Bolivian officials accuse Evo Morales of terrorism, sedition

A female supporter of Bolivian President Evo Morales shows her support during a march in La Paz, Bolivia, Oct. 23, 2019. (AP Photo/Juan Karita

LA PAZ, Bolivia — Bolivia’s interim government accused ousted President Evo Morales of terrorism and sedition on Friday for purportedly organizing highway blockades intended to prevent food from reaching some cities.

Acting Interior Minister Arturo Murillo said the complaint relates to a video in which Morales is supposedly heard in a phone call coordinating the blockades from Mexico, where he is living in exile since being ousted in a dispute over the Oct. 20 presidential election. Murillo said Bolivia’s government is seeking a maximum penalty, which is between 15 and 20 years in prison.

Morales has said the video is a “montage” by his opponents.

Bolivia has been in upheaval since Morales proclaimed himself the winner despite widespread protests over allegations of electoral fraud.

Morales resigned on Nov. 10, after the military suggested he do so. He alleges he is a victim of a coup d’état. Thirty-two people have been killed in protests and unrest.

The interim government also accused a former minister, Juan Ramón Quintana, of the same offenses.

Juan Lanchipa, Bolivia’s attorney general, confirmed that an investigation into the ex-president and the recording has been launched.

“This audio will be verified in Argentina, and we’re also asking the telecom company to confirm where the call comes from,” he said.

The blockades in Bolivia have hindered the free flow of goods throughout the country, in particular, La Paz, where the government is located.

Late Friday, politicians both for and against Morales reached an agreement to send to congress a bill to convoke a new presidential election.
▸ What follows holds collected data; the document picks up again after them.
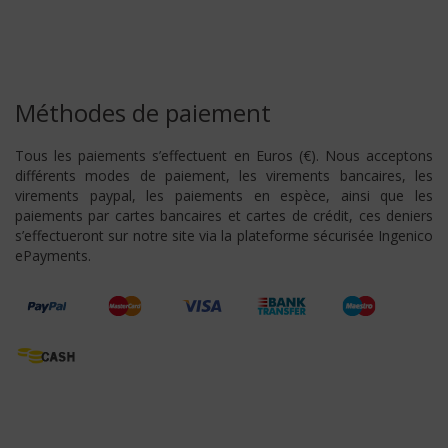
Méthodes de paiement
Tous les paiements s’effectuent en Euros (€). Nous acceptons
différents modes de paiement, les virements bancaires, les
virements paypal, les paiements en espèce, ainsi que les
paiements par cartes bancaires et cartes de crédit, ces deniers
s’effectueront sur notre site via la plateforme sécurisée Ingenico
ePayments.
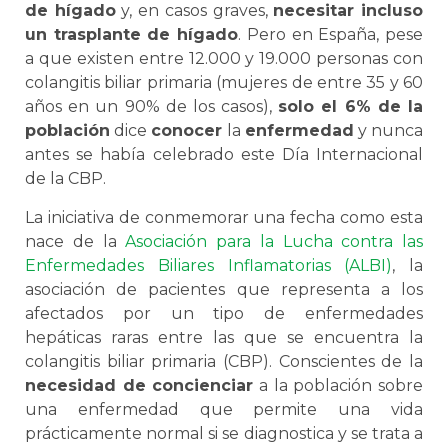
de hígado
y, en casos graves,
necesitar incluso
un trasplante de hígado
. Pero en España, pese
a que existen entre 12.000 y 19.000 personas con
colangitis biliar primaria (mujeres de entre 35 y 60
años en un 90% de los casos),
solo el 6% de la
población
dice
conocer
la
enfermedad
y nunca
antes se había celebrado este Día Internacional
de la CBP.
La iniciativa de conmemorar una fecha como esta
nace de la
Asociación para la Lucha contra las
Enfermedades Biliares Inflamatorias (ALBI)
, la
asociación de pacientes que representa a los
afectados por un tipo de enfermedades
hepáticas raras entre las que se encuentra la
colangitis biliar primaria (CBP). Conscientes de la
necesidad de concienciar
a la población sobre
una enfermedad que permite una vida
prácticamente normal si se diagnostica y se trata a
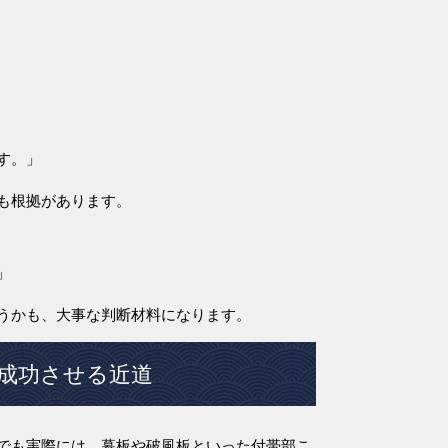
す。」
も根拠があります。
」
うかも、大事な判断材料になります。
成功させる近道
でも実際には、幕板や破風板といった付帯部こ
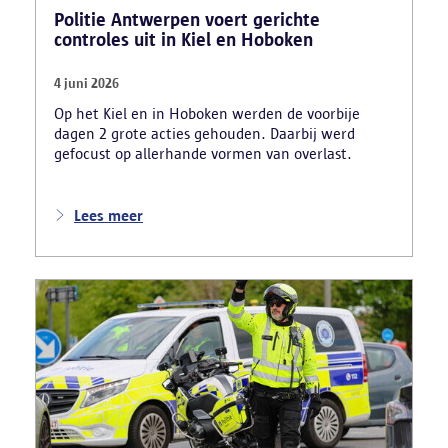
Politie Antwerpen voert gerichte
controles uit in Kiel en Hoboken
4 juni 2026
Op het Kiel en in Hoboken werden de voorbije
dagen 2 grote acties gehouden. Daarbij werd
gefocust op allerhande vormen van overlast.
Lees meer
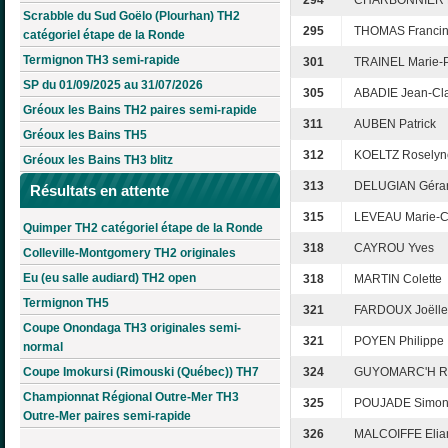
294
CHARBONNIER M
Scrabble du Sud Goëlo (Plourhan) TH2
295
THOMAS Franci
catégoriel étape de la Ronde
Termignon TH3 semi-rapide
301
TRAINEL Marie-
SP du 01/09/2025 au 31/07/2026
305
ABADIE Jean-Cl
Gréoux les Bains TH2 paires semi-rapide
311
AUBEN Patrick
Gréoux les Bains TH5
312
KOELTZ Roselyn
Gréoux les Bains TH3 blitz
313
DELUGIAN Géra
Résultats en attente
315
LEVEAU Marie-C
Quimper TH2 catégoriel étape de la Ronde
318
CAYROU Yves
Colleville-Montgomery TH2 originales
Eu (eu salle audiard) TH2 open
318
MARTIN Colette
Termignon TH5
321
FARDOUX Joëlle
Coupe Onondaga TH3 originales semi-
321
POYEN Philippe
normal
Coupe Imokursi (Rimouski (Québec)) TH7
324
GUYOMARC'H Ro
Championnat Régional Outre-Mer TH3
325
POUJADE Simo
Outre-Mer paires semi-rapide
326
MALCOIFFE Elia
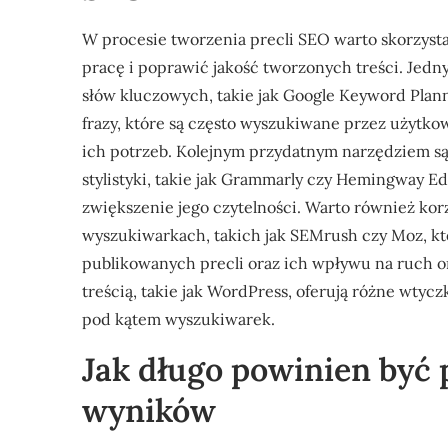
W procesie tworzenia precli SEO warto skorzyst
pracę i poprawić jakość tworzonych treści. Jedn
słów kluczowych, takie jak Google Keyword Plan
frazy, które są często wyszukiwane przez użytko
ich potrzeb. Kolejnym przydatnym narzędziem są 
stylistyki, takie jak Grammarly czy Hemingway Ed
zwiększenie jego czytelności. Warto również kor
wyszukiwarkach, takich jak SEMrush czy Moz, kt
publikowanych precli oraz ich wpływu na ruch o
treścią, takie jak WordPress, oferują różne wty
pod kątem wyszukiwarek.
Jak długo powinien być 
wyników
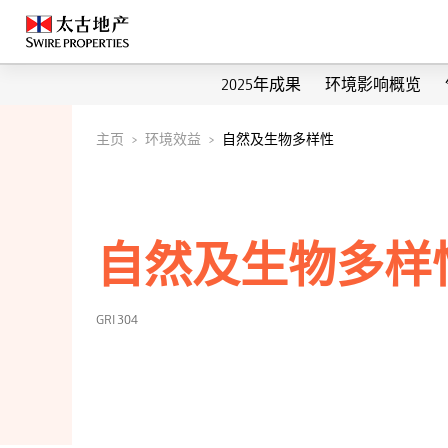
2025年成果
环境影响概览
主页
环境效益
自然及生物多样性
自然及生物多样
GRI 304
Sen. Oscar Ortiz from the interim government of Jeanine Áñez said the agreement would annul the Oct. 20 election. The bill will be introduced to the senate Saturday morning and if approved there, it will be sent to the chamber of deputies.

Earlier, members of Morales’ party and the opposition had said they were near an agreement.

“We have advanced 95% on the agreement and we are really trying to progress as quickly as possible with all the political forces to call elections,” Omar Aguilar, a senator with Morales’ Movement Toward Socialism (MAS, told the Associated Press.

Opposition Sen. Shirley Franco said neither Morales nor his vice president, Álvaro García Linera, will be allowed to run. The exclusion is meant to honor the results of a 2016 referendum that rejected Morales’ bid to change the constitution so he could seek a fourth term.

Efraín Chambi, who is a member of MAS, said that “the constitution should be followed.”

At protests organized by Morales’ supporters, people are no longer calling for his return. Instead, they are demanding Áñez resign over the killings and the use of the military to repress protests.